Monday, November 25, 2013

The light of faith by Pope Francis

I was sent Pope Francis' "The light of faith" (Lumen Fidei) Ignatius Press, 2013, this summer to review. I pick it up occasionally and think, I really need to get into this. But I've found it not terribly readable--but then it's the first encyclical I've ever read. Beginning Oct. 2012, it was the year of faith for Roman Catholics. Pope Benedict had already written on charity and hope (Deus Caritas Est (2005) and Spe Salvi (2007) , and this was outlined as part of that trilogy, when he resigned in February. Francis calls it a work of 4 hands, and that it is, with Benedict's scholarly references to giants of the past, and Francis' sweetness in reaching out to the ordinary person in faith. I'll continue to dip in--and it's a small book about 5 x 7 with 110 pages. It still feels a little like an outline, but both of these great men know far more on the subject than I do, so it won't be wasted effort. I’ll keep working at it.

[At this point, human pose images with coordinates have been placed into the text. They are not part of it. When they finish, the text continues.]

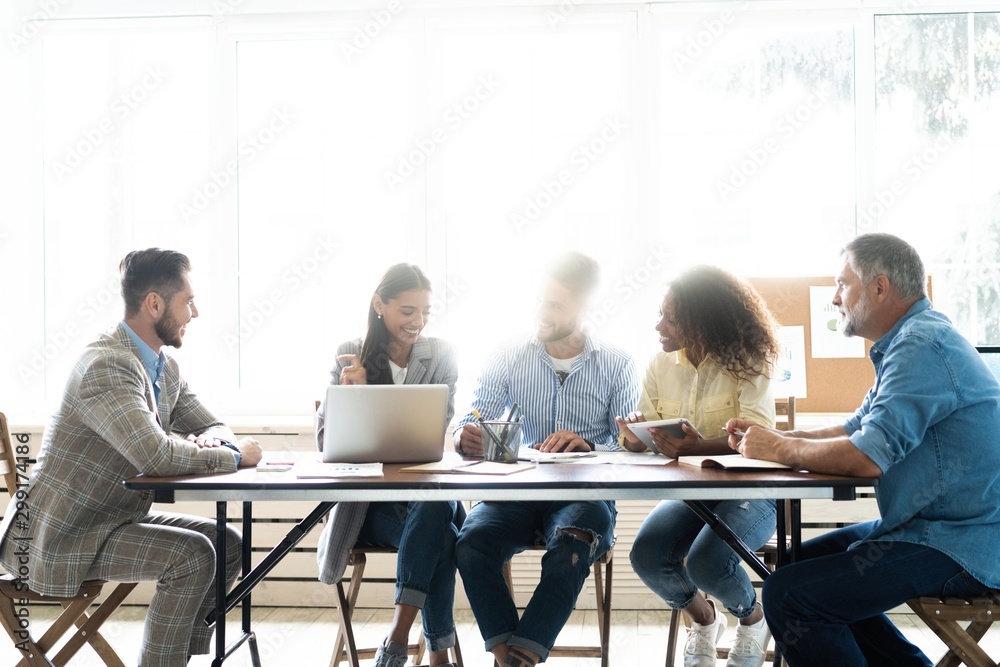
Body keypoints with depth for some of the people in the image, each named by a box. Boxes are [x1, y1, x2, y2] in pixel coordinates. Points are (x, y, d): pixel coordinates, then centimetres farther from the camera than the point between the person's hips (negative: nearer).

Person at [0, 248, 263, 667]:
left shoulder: (164, 369, 7)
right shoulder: (107, 365, -23)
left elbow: (214, 427, 15)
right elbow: (156, 455, -34)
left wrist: (209, 442, -10)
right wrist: (235, 456, -20)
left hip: (116, 518, 10)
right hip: (58, 535, -10)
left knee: (227, 543, 4)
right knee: (193, 554, -22)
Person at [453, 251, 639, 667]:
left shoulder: (615, 365, 5)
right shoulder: (509, 360, 7)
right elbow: (472, 424, 1)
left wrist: (588, 446, -24)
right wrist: (465, 438, -24)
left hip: (586, 495, -2)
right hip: (520, 492, 2)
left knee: (570, 550, -35)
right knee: (471, 543, -29)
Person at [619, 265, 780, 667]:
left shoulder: (747, 361, -12)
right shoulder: (660, 365, 2)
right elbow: (644, 435, 4)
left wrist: (699, 447, -41)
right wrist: (633, 436, -23)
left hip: (748, 490, -4)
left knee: (706, 563, -30)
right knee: (646, 556, -22)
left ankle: (753, 619, 9)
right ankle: (703, 619, 13)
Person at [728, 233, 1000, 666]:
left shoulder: (923, 346, -19)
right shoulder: (914, 340, 15)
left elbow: (866, 457, -26)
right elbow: (856, 429, 19)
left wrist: (778, 449, -11)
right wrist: (778, 436, 4)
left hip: (957, 545, -11)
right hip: (924, 525, 11)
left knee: (788, 595, -20)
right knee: (801, 562, 19)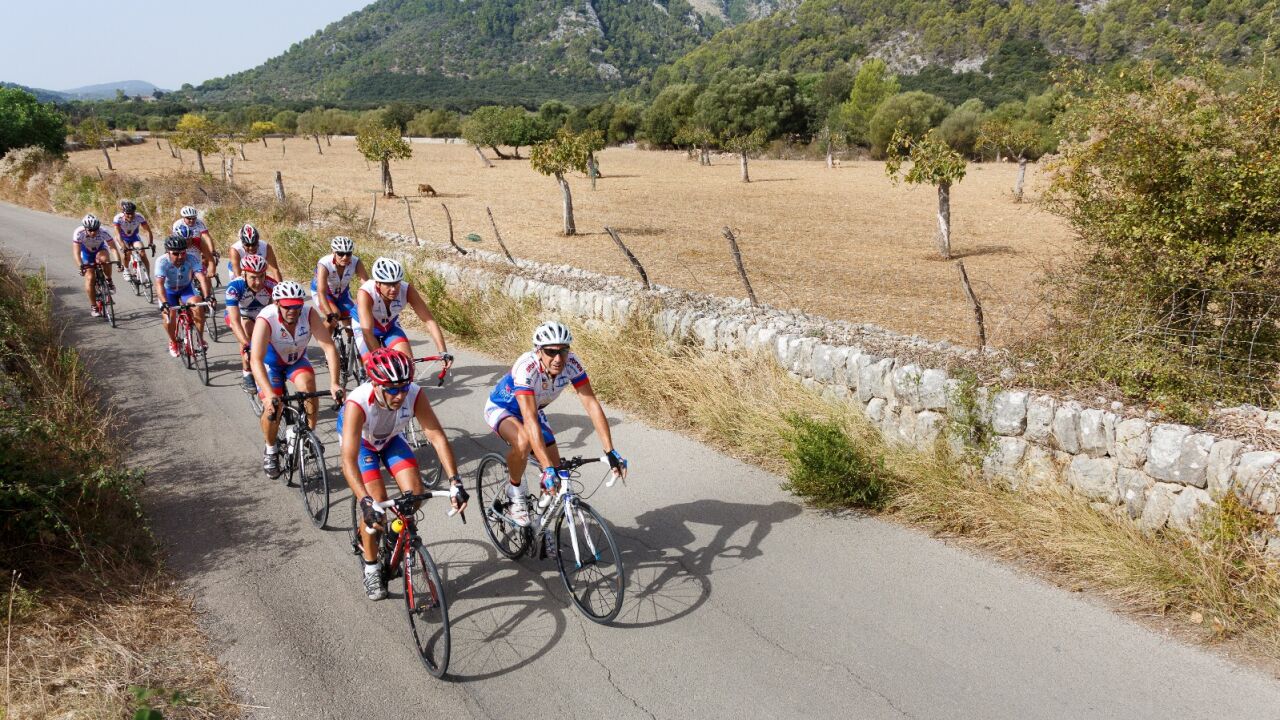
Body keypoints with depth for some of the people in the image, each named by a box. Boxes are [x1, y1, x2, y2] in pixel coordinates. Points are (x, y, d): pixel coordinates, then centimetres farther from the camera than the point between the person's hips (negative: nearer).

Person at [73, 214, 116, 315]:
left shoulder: (103, 233, -33)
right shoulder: (79, 233, -33)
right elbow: (76, 252, -35)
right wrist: (80, 266, -49)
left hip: (100, 249, 0)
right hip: (86, 252, 0)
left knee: (104, 258, -37)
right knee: (89, 278, -11)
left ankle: (109, 281, -11)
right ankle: (93, 307, 1)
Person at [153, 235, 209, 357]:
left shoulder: (191, 259, -27)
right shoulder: (162, 262, -30)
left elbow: (202, 277, -38)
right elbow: (159, 284, -40)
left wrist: (207, 296, -54)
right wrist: (164, 303, -55)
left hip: (186, 288, 0)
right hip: (168, 291, 0)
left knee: (198, 307, -27)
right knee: (169, 316, -20)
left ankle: (200, 338, -8)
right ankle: (173, 341, 11)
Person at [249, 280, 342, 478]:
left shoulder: (309, 313, -29)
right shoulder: (265, 320, -35)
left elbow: (329, 346, -33)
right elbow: (256, 360, -43)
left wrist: (334, 383, -44)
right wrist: (270, 394, -56)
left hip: (296, 360, 2)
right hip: (270, 363, -2)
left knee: (308, 385, -28)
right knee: (273, 408, -17)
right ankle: (270, 452, 12)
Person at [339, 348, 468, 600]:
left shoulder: (414, 394, -34)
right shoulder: (357, 403, -41)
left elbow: (437, 436, -36)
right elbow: (348, 460, -46)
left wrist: (455, 483, -45)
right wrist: (365, 502, -58)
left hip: (391, 438, 3)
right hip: (360, 440, -3)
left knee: (415, 491, -15)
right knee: (377, 502, -18)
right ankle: (371, 568, 4)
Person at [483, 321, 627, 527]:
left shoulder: (572, 364, -27)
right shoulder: (526, 368, -41)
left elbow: (591, 404, -28)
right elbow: (530, 421, -48)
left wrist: (611, 452, -35)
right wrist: (547, 468, -55)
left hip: (533, 410, 5)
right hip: (501, 408, -5)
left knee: (558, 475, -4)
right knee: (523, 441, -37)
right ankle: (515, 491, -9)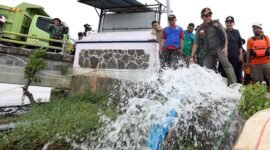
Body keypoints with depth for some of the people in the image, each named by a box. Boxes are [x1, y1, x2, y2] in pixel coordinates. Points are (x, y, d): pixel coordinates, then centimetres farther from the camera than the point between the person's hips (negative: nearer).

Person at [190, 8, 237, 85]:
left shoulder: (216, 23, 2)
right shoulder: (200, 29, 10)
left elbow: (224, 35, -2)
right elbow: (196, 43, 10)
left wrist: (225, 47, -16)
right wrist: (192, 56, 4)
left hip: (219, 48, -4)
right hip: (209, 52, 4)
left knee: (226, 63, -23)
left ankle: (233, 83, -29)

Pope Benedict “had almost completed a first draft of an encyclical on faith” before his retirement in February 2013, Pope Francis writes, adding that “I have taken up his fine work and added a few contributions of my own.”

Commentators are likely to differ in attributing specific passages, but the document clearly recalls the writings of Benedict XVI in its extensive treatment of the dialogue between faith and reason and its many citations of St Augustine, not to mention references to Friedrich Nietzsche and Fyodor Dostoyevsky.

On other hand, warnings of the dangers of idolatry, Gnosticism and Pharisaism, a closing prayer to Mary as the “perfect icon of faith”, and an entire section on the relevance of faith to earthly justice and peace echo themes that Pope Francis has already made signatures of his young pontificate.